What can be said about $E[1_A\mid\mathcal F]$?

Question

It is known that $E[X\mid 1_A]$ is of particularly nice form. What can be said about the form of $E[1_A\mid\mathcal{F}]$ for "general" $\mathcal{F}$? Is it true that $E[1_A\mid\mathcal{F}]=1_B$ for some $B\in \mathcal{F}$?

Answer 1

If $\Omega$ is a partition which consists of sets of positive measure, say $(S_i)_{i\in \Bbb N}$, with $S_i\in\mathcal F$, then $$E[\chi_A\mid\mathcal F]=\sum_{i\in\Bbb N}\mu(A\cap S_i)\chi_{S_i}\mbox{a.s.},$$ hence $E[\chi_A\mid\mathcal F]$ is not necessarily the characteristic function of a measurable set $B\in\mathcal F$. It's even not necessarily a simple function.

If $A$ is independent of $\mathcal F$, then $E[\chi_A\mid \mathcal F]=\mu(A)$ a.e. (in particular, not a characteristic function).

Answer 2

For every $A$ and $\mathcal F$, $E[1_A\mid\mathcal F]$ is $[0,1]$ valued.

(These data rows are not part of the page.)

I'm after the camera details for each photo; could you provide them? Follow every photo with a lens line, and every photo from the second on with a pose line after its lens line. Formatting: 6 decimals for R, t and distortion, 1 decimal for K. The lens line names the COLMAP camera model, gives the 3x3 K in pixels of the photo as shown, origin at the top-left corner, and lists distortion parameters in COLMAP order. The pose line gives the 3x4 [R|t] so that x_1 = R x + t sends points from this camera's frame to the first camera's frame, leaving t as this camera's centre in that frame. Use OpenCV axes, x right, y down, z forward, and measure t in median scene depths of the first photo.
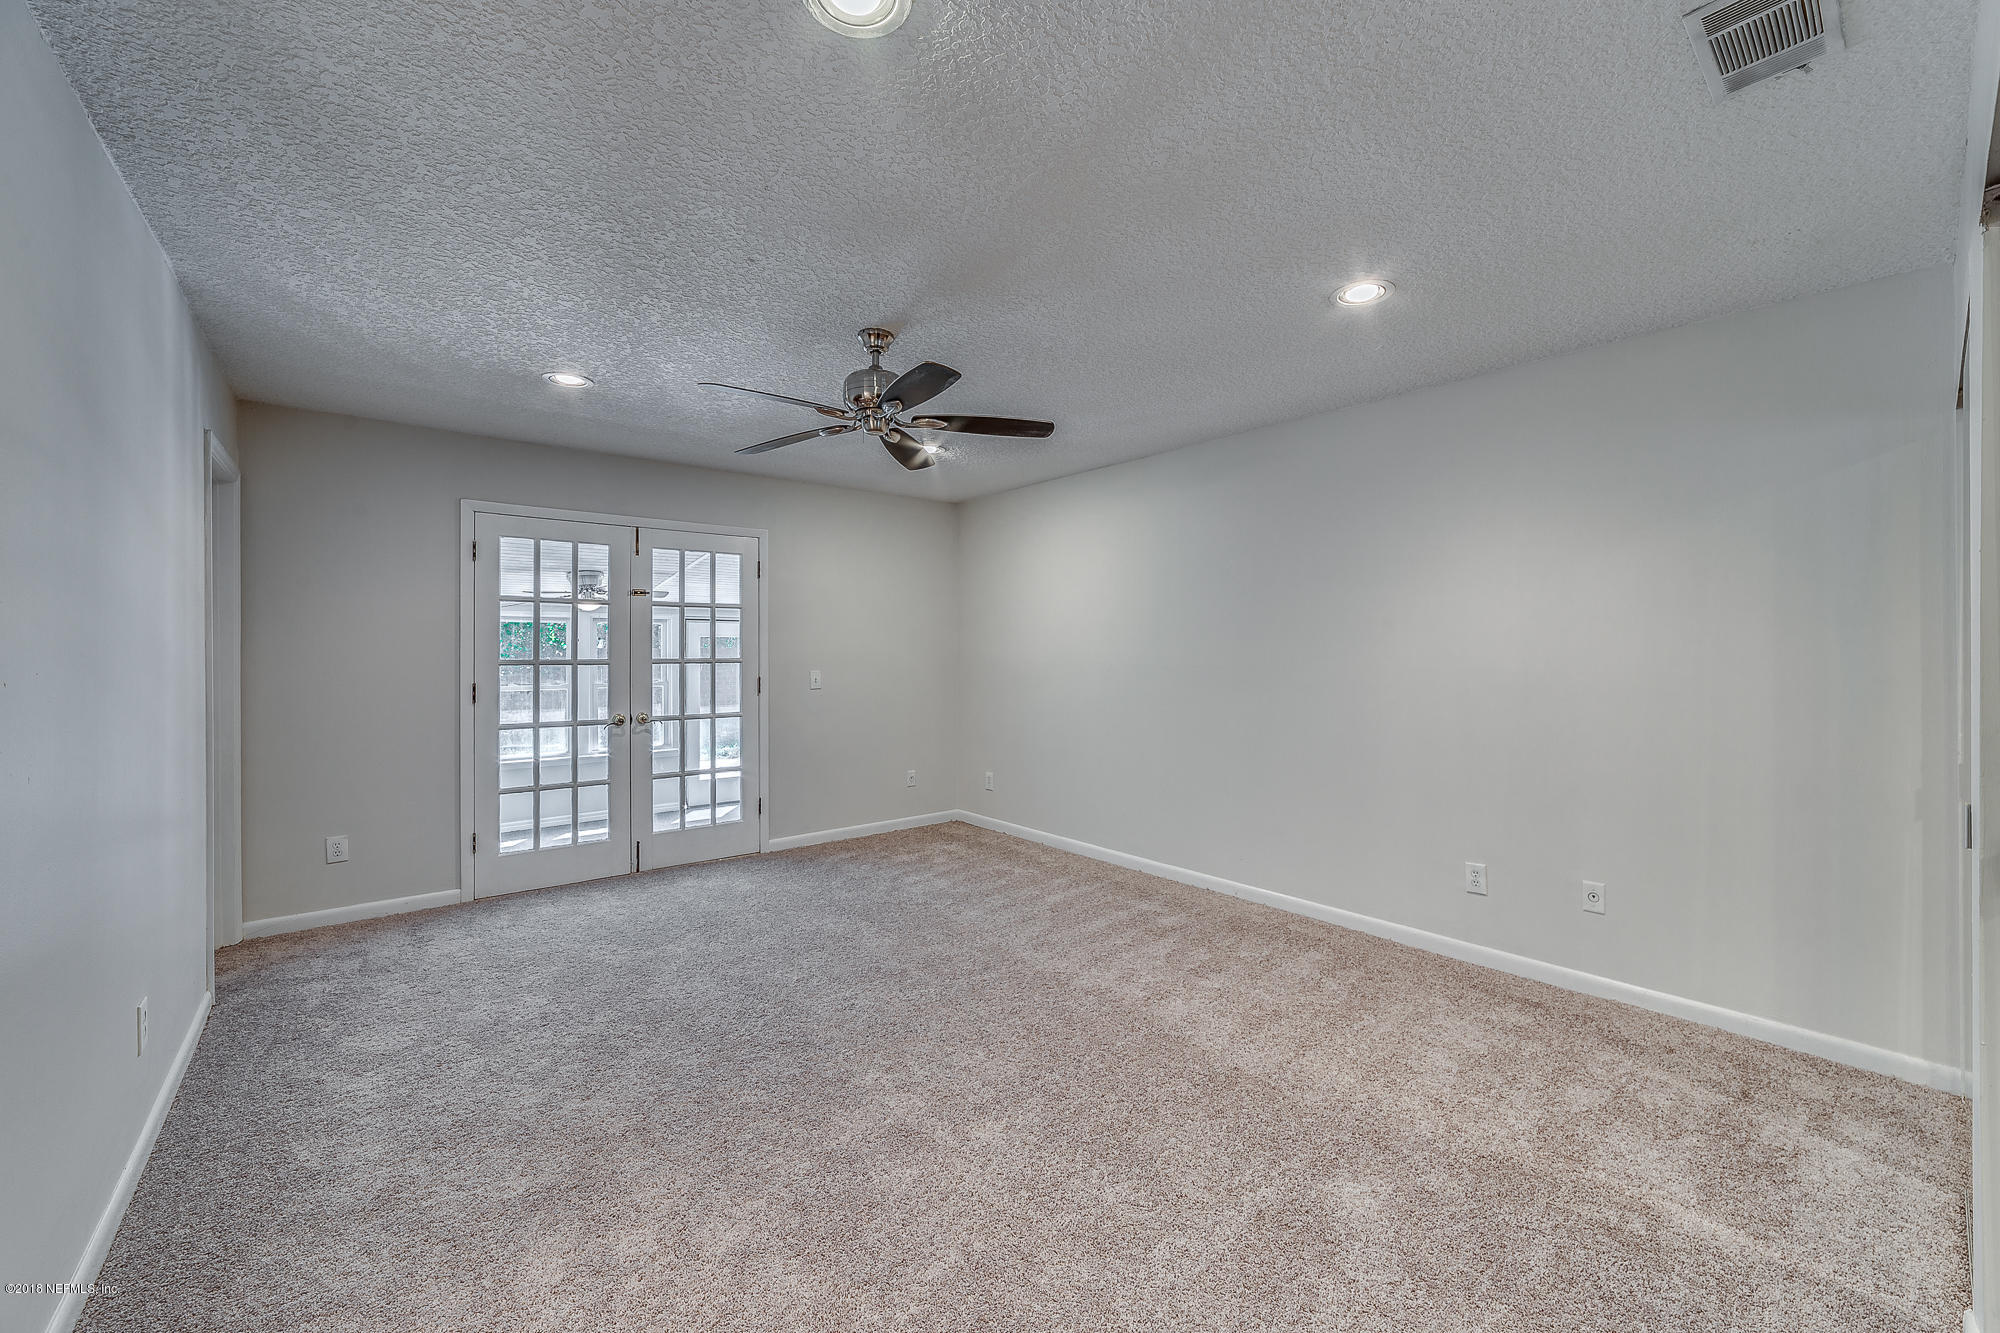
lens RADIAL K [[776.7, 0, 1033.5], [0, 776.7, 637.7], [0, 0, 1]] dist [0.000596, 0.000465]
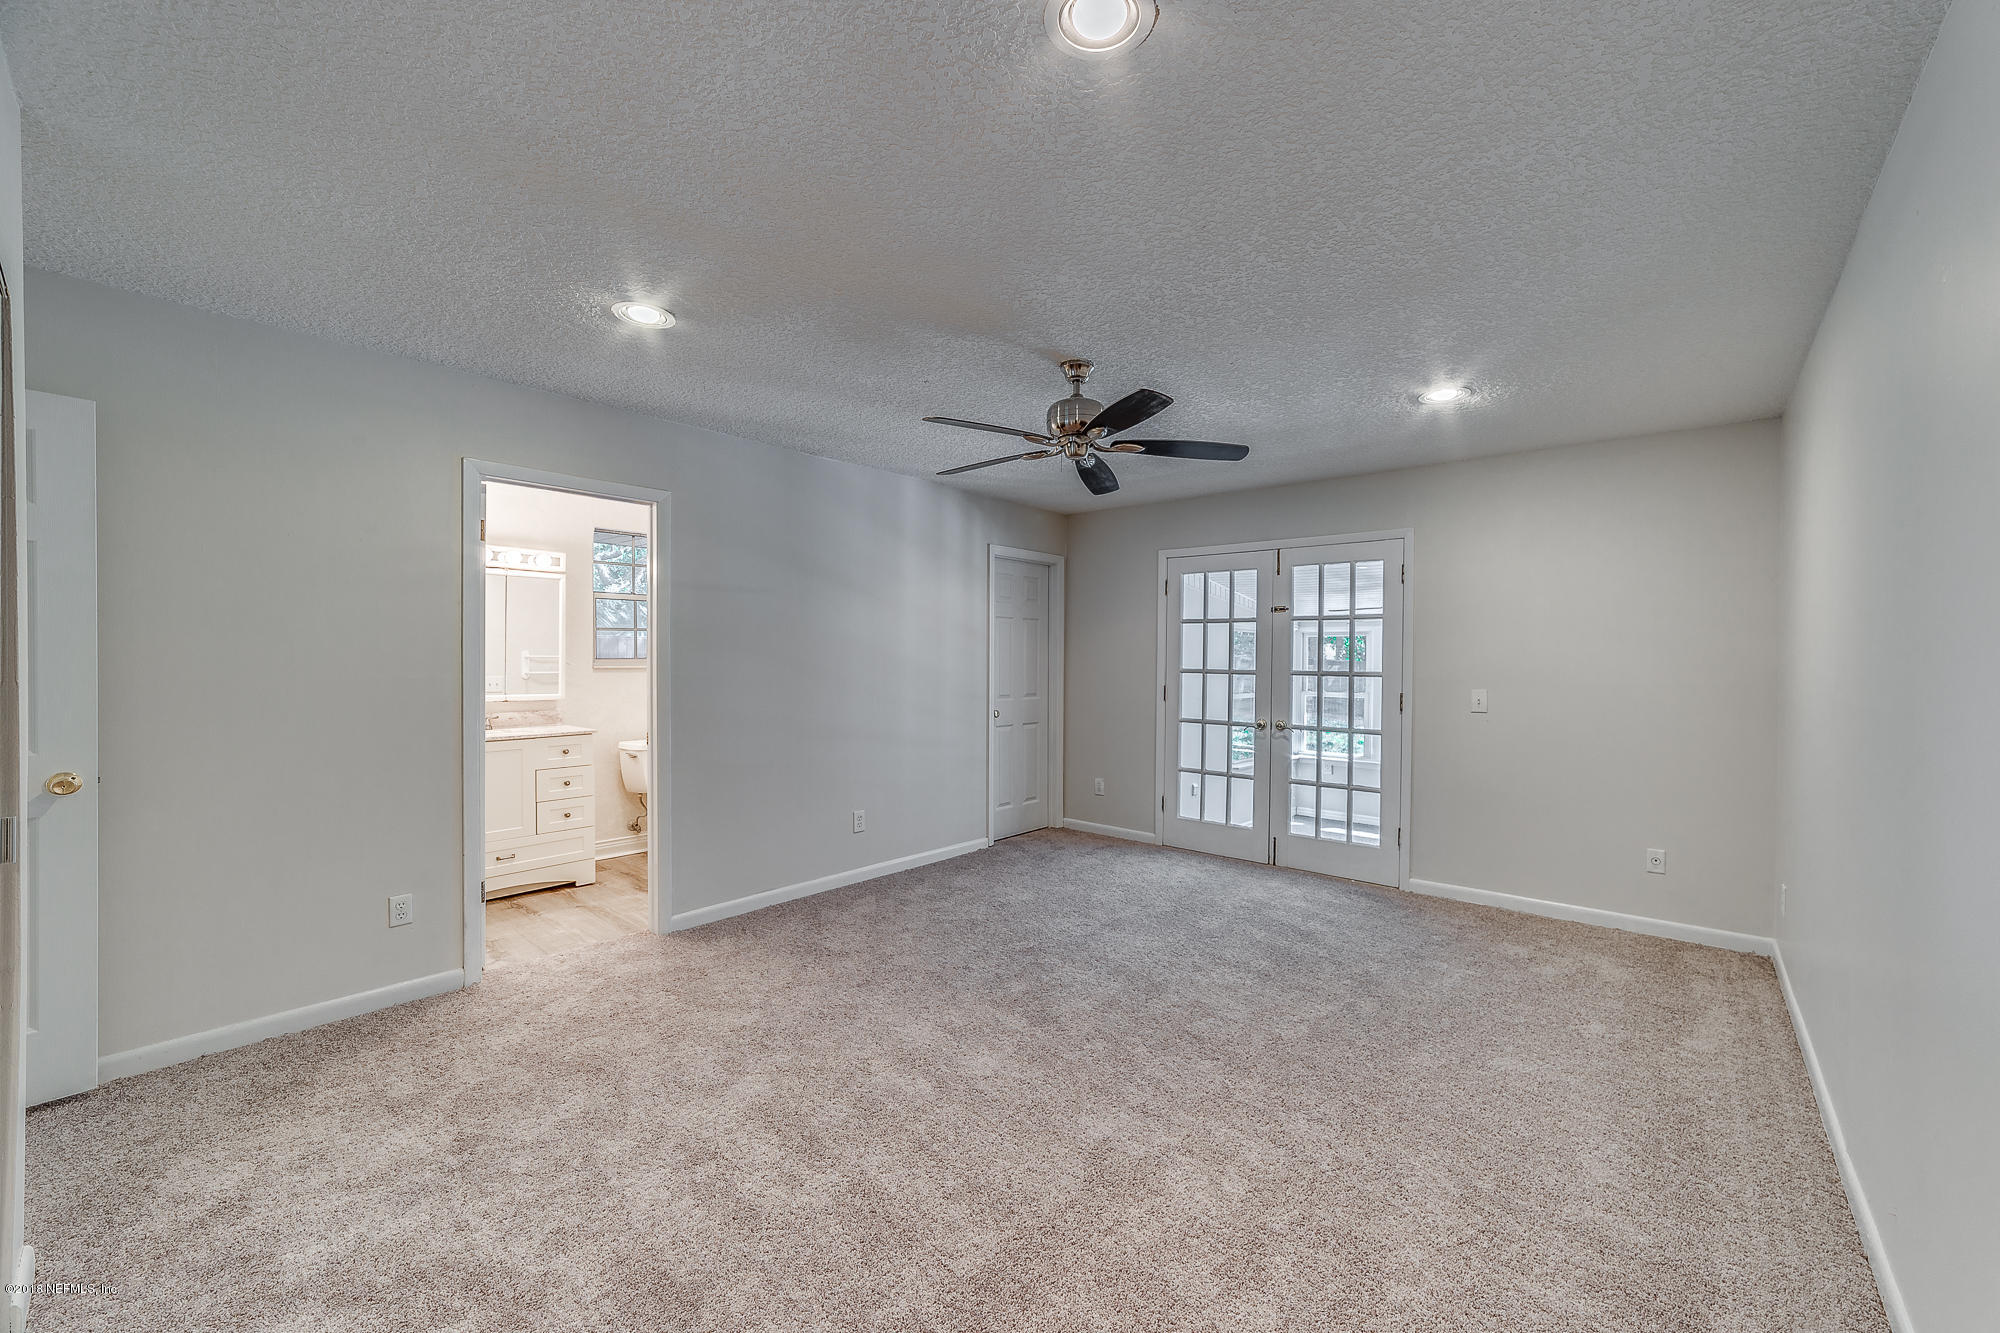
lens RADIAL K [[776.7, 0, 1002.6], [0, 776.7, 668.0], [0, 0, 1]] dist [0.000596, 0.000465]
pose [[0.174910, 0.013899, -0.984486, 0.484986], [0.006414, 0.999863, 0.015256, 0.004893], [0.984564, -0.008983, 0.174797, 0.419677]]
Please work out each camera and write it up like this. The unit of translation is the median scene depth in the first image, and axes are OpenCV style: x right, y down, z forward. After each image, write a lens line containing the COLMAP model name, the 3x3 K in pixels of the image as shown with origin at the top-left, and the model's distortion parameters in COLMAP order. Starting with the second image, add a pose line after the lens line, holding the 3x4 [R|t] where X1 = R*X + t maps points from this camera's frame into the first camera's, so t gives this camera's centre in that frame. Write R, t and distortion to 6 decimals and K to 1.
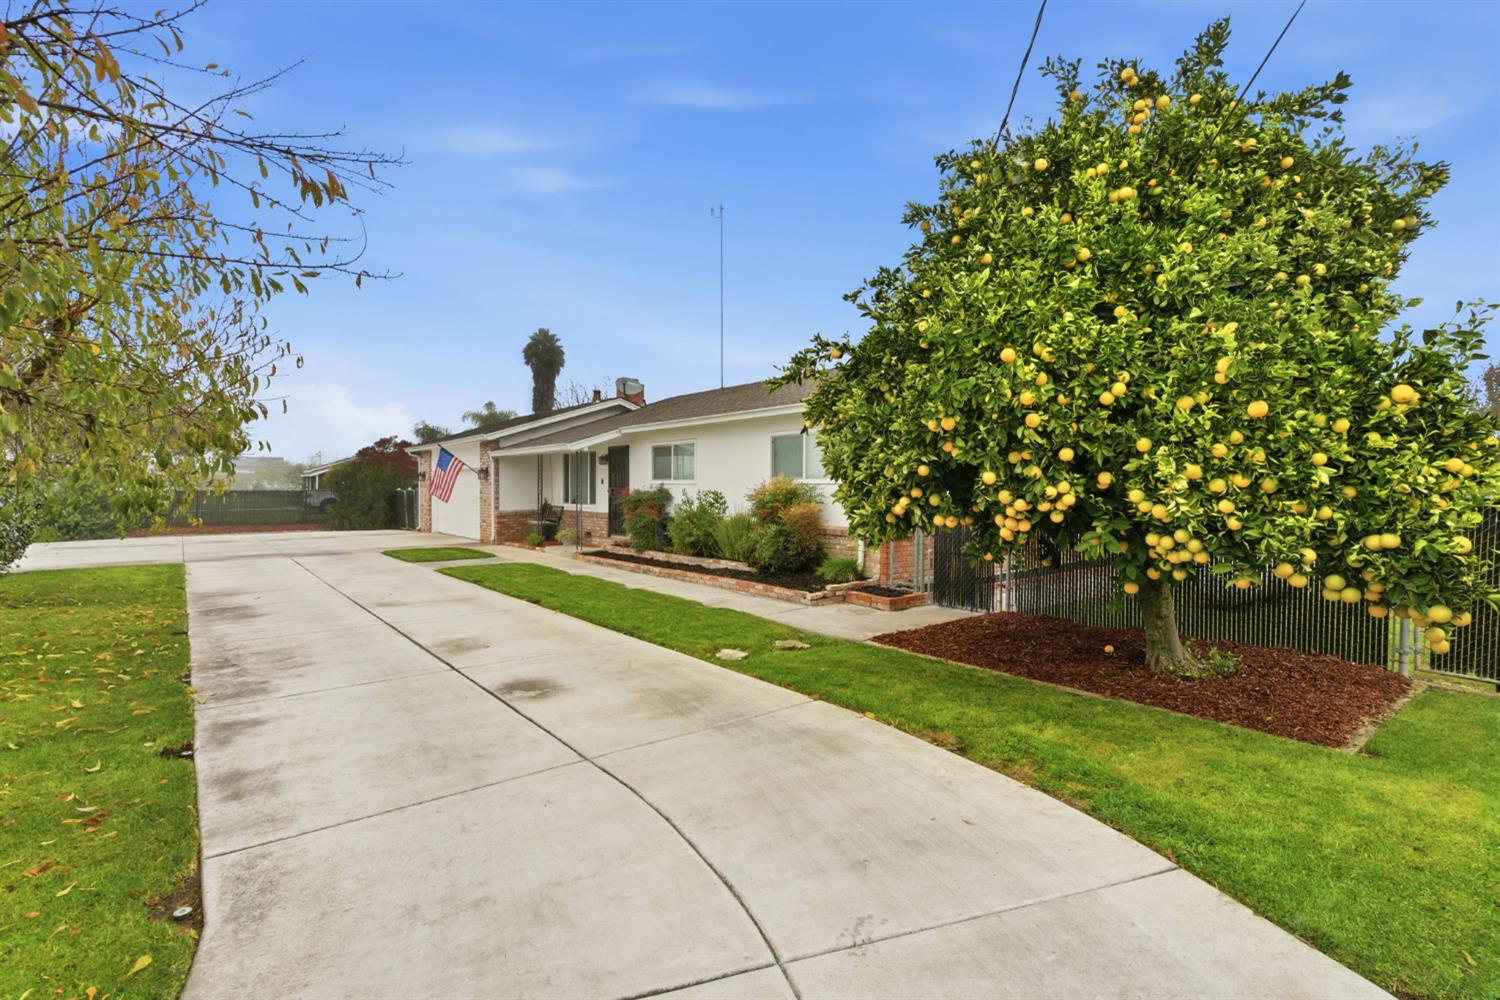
lens RADIAL K [[707.3, 0, 743.3], [0, 707.3, 479.9], [0, 0, 1]] dist [0.004659, -0.000914]
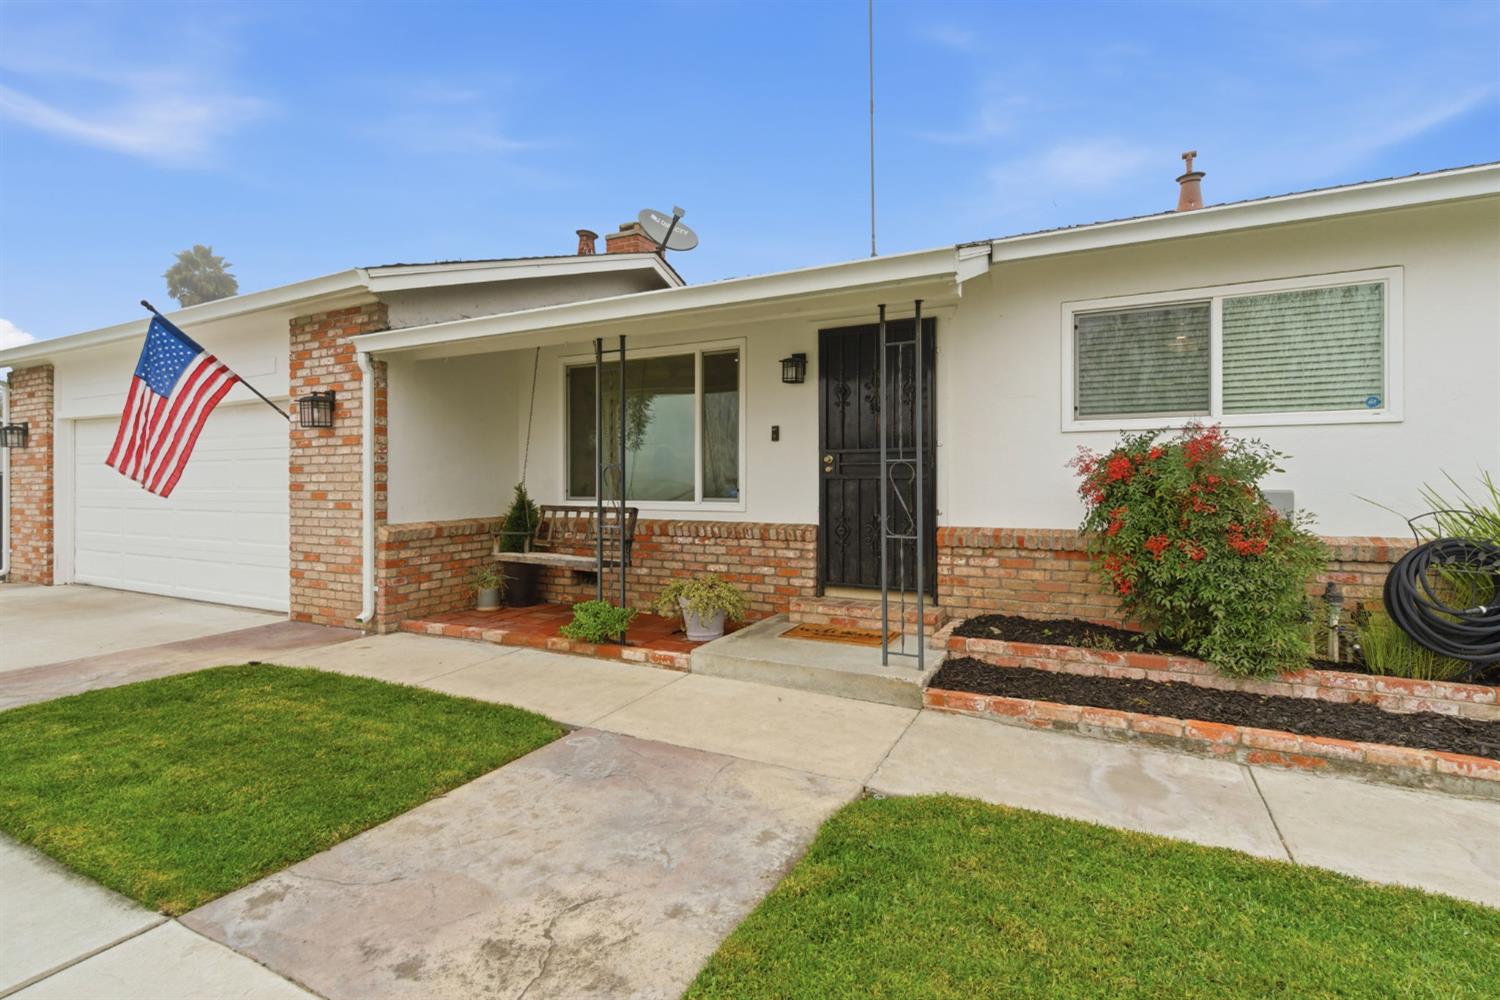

Conversely, every $[0,1]$ valued random variable can be realized as $E[1_A\mid\mathcal F]$ for some $A$ and $\mathcal F$.

Direct part: $0\leqslant 1_A\leqslant1$ almost surely hence $0=E[0\mid\mathcal F]\leqslant E[1_A\mid\mathcal F]\leqslant E[1\mid\mathcal F]=1$ almost surely.

Converse part: fix some $[0,1]$ valued random variable $X$ with CDF $F:x\mapsto P(X\leqslant x)$. Consider $\Omega=[0,1]^2$ endowed with its Borel sigma-algebra, $\mathcal F$ the sigma-algebra generated by the second projection and $A=\{(x,y)\in\Omega\mid y\geqslant F(x)\}$. Then $Z=E[1_A\mid \mathcal F]$ is such that $Z(x,y)$ depends on $y$ only, and one easily checks that $Z(x,y)=\mathrm{Leb}\{z\mid y\geqslant F(z)\}$ for almost every $x$. Hence, the properties $Z(x,y)\leqslant z$ and $y\leqslant F(z)$ are equivalent. In particular, $P[Z\leqslant z]=F(z)$.